Generals strike at the right moment. They have the whole battlefield in their head. They always know when the time has come to make a move. They are sure and sudden. They never hesitate. Whether they chew straws meditatively on distant hills or gallop down them on their horses, they often win the day when everything is lost. They know how to accept the unexpected, how to ride the wind. They are artists.
Creative ideas like the generals of my childhood are unbidden, unexpected visitors. Sometimes they knock on the door when we are hammering a nail on its head or standing on the top of a ladder; when we are on the loo, running for your life or even in your dreams. That’s when we have to stop everything, wake up and take notes. If we don’t let them in, ideas will vanish without leaving a name or an address. Just like dreams themselves.
We have to be as swift and sure as Caesar crossing the Rubicon to hear the whisper of the unknown. Like Julian the Apostate reneging on the overfed Christian bishops, we have to follow the gloomy Mongol shaman on the edge of our world. There, of course, we can die and be exposed to scavengers that will circle around our corpses mercilessly. My father’s generals were very clear about that. Facing defeat and death is the only way to push through.

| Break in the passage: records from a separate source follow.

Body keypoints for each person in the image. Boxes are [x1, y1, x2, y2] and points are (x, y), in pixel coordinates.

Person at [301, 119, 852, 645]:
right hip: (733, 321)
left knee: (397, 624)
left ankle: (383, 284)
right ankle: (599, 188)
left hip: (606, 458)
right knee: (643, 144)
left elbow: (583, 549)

My father carefully prepared me for his own death. ‘Julian the Apostate’s time had come,’ he insisted, ‘as surely as mine will soon. I am an old father and you will lose me early. You have to prepare yourself.’ I would squeeze his hand to push his future absence away, to keep his presence in that moment as intact as I could. When we walk in parks, he would suddenly lie down on a stone bench, just like a Roman emperor on his death-bed and I would shake him and shake him. But, for long minutes, he would remain, without any sign of life, motionless as a granite statue. Then, out of the blue, came a battle cry: he had suddenly woken up and seized me – the unexpected visitor of my childhood.